Исходные данные =>
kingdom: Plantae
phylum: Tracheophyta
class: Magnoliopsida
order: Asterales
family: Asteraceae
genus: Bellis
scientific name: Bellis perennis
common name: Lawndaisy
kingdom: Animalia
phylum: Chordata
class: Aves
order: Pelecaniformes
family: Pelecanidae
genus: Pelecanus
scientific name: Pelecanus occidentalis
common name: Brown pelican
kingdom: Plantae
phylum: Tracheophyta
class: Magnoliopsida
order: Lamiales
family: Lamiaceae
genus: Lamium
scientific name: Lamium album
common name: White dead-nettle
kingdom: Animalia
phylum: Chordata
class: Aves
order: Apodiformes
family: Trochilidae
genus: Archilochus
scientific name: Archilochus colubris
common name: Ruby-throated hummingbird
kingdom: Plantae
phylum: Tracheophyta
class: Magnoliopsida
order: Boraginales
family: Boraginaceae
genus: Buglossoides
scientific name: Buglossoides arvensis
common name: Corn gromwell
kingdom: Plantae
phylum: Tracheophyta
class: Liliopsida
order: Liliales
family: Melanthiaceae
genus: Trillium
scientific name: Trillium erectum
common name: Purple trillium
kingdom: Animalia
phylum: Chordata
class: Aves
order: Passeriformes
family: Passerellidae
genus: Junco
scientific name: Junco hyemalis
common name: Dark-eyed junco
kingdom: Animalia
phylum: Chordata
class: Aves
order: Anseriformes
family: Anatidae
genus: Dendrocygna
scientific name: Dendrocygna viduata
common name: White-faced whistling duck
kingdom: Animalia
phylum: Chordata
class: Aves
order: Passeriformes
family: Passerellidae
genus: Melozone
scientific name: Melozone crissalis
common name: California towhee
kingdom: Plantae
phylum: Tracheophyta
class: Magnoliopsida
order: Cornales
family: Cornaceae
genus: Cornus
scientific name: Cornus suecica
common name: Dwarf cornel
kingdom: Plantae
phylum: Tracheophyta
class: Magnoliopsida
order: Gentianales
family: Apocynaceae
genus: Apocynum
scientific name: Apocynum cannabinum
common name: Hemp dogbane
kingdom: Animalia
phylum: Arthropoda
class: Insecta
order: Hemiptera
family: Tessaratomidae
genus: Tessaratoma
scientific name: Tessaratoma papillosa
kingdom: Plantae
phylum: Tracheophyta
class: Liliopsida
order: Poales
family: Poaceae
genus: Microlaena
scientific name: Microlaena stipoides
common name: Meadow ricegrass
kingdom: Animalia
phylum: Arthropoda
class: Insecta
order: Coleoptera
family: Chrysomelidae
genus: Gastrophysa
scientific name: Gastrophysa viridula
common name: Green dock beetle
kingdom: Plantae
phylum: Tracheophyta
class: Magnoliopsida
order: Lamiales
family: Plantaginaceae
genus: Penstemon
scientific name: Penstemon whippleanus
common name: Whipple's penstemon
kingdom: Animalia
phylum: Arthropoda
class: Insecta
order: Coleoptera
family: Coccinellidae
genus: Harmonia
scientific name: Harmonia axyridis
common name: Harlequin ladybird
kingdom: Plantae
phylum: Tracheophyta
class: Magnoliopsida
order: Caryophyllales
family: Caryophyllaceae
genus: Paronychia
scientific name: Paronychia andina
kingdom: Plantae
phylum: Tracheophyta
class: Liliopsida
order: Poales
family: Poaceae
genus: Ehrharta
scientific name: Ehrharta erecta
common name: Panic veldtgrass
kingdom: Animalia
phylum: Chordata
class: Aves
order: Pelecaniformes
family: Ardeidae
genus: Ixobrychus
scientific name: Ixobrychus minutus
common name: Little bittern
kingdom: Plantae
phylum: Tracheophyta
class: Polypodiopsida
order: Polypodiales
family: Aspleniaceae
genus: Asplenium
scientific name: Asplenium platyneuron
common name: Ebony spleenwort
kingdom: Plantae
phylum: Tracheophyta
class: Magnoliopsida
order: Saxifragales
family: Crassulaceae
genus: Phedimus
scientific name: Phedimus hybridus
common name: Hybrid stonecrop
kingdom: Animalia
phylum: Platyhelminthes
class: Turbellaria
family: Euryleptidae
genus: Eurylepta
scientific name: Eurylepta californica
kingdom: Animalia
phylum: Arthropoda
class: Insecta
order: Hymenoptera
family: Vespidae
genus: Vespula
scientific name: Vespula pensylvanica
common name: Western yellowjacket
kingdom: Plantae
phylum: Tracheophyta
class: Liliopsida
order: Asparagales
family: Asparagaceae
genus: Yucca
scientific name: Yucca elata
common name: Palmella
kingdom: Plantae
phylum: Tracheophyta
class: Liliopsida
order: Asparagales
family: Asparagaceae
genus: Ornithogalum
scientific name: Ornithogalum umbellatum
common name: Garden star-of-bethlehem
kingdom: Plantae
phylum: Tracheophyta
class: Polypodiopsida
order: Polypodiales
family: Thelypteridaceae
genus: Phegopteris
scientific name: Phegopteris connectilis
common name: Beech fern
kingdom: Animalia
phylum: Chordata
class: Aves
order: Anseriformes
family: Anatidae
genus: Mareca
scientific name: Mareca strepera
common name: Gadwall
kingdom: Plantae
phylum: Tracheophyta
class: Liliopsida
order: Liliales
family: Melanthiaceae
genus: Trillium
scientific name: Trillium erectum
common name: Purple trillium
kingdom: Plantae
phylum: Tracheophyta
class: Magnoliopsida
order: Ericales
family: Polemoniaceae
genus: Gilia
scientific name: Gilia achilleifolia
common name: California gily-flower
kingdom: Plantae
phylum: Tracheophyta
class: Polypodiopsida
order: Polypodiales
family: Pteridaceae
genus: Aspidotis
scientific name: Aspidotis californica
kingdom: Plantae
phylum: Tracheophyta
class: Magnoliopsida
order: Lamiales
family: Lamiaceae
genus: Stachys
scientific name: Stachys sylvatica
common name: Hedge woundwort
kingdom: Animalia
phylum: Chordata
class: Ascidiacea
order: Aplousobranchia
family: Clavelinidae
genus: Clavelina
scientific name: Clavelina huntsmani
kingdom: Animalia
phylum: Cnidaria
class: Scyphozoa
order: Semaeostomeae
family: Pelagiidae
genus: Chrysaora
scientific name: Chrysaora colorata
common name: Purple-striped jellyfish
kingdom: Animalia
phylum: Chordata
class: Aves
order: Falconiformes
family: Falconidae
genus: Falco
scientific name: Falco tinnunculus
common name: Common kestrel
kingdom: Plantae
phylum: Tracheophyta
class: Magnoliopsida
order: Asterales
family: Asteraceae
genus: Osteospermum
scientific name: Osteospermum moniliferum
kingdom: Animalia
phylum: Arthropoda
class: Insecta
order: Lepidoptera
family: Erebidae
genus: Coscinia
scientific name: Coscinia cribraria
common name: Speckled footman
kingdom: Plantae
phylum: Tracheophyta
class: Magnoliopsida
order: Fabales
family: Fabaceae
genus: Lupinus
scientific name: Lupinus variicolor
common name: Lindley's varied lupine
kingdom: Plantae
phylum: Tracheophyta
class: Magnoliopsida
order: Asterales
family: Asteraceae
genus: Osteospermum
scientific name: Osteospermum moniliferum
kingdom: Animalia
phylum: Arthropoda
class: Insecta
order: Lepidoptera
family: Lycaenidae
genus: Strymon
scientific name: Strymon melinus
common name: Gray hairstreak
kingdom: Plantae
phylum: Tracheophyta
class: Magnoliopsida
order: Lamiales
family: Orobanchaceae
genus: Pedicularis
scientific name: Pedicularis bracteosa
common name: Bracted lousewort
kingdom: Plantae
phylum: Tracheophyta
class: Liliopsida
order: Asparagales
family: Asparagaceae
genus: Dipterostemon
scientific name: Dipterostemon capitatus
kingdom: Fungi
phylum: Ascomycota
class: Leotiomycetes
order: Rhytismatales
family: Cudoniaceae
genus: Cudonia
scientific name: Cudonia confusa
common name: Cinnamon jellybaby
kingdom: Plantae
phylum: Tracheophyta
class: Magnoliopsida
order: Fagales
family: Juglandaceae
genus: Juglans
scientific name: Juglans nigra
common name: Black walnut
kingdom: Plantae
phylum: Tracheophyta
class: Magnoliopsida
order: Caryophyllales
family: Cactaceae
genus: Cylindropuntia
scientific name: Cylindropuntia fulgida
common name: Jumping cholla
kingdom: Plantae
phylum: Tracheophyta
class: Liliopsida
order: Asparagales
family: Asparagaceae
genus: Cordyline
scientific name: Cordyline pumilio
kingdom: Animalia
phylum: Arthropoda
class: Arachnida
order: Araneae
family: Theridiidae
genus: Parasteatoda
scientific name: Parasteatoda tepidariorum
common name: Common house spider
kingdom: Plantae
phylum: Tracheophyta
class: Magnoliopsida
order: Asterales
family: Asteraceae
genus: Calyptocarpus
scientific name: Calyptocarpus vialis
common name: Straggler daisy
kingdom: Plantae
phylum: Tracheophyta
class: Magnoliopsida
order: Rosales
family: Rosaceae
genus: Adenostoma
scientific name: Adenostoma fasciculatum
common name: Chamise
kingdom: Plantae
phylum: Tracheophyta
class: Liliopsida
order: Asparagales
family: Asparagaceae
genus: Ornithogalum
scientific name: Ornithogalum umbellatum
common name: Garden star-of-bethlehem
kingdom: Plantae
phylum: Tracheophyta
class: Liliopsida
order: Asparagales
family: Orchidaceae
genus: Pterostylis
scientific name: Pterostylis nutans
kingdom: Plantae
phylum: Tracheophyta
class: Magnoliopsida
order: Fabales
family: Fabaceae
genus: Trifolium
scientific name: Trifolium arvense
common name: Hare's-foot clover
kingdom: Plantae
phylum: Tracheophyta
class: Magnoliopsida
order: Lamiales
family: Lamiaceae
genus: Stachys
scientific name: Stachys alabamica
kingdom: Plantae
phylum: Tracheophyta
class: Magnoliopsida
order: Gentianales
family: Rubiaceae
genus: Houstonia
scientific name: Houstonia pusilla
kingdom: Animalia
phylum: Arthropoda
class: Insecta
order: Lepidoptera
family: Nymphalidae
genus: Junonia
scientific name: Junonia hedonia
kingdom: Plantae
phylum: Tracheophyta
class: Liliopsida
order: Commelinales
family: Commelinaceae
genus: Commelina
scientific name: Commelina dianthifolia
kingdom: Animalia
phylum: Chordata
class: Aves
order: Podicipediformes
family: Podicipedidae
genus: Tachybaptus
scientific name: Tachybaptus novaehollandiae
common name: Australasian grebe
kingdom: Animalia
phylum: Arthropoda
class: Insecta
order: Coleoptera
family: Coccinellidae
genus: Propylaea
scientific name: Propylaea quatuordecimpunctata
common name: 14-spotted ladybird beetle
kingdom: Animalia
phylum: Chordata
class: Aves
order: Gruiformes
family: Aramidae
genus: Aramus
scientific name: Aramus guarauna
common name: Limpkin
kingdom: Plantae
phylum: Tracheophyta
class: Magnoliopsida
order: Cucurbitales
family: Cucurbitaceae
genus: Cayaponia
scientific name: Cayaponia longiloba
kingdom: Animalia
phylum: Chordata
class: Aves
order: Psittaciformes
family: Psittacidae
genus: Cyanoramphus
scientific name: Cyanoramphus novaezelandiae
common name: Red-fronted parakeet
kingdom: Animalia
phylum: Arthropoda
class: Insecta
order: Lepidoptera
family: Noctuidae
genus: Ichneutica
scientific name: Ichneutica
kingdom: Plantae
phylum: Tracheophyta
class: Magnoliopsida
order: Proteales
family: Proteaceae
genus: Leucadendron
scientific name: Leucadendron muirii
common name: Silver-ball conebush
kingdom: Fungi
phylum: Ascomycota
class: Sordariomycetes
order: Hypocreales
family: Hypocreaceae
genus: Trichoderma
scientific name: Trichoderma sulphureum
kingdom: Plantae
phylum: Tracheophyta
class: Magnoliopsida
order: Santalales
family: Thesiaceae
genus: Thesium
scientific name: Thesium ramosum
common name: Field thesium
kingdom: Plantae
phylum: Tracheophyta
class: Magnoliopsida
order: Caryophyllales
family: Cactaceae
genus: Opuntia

Задание => Преобразуйте в нумерованный список отрезок от строки, содержащей «genus: Lamium», до строки, содержащей «common name: Corn gromwell», включая обе. Пустые строки пропустите.

Ответ =>
1. genus: Lamium
2. scientific name: Lamium album
3. common name: White dead-nettle
4. kingdom: Animalia
5. phylum: Chordata
6. class: Aves
7. order: Apodiformes
8. family: Trochilidae
9. genus: Archilochus
10. scientific name: Archilochus colubris
11. common name: Ruby-throated hummingbird
12. kingdom: Plantae
13. phylum: Tracheophyta
14. class: Magnoliopsida
15. order: Boraginales
16. family: Boraginaceae
17. genus: Buglossoides
18. scientific name: Buglossoides arvensis
19. common name: Corn gromwell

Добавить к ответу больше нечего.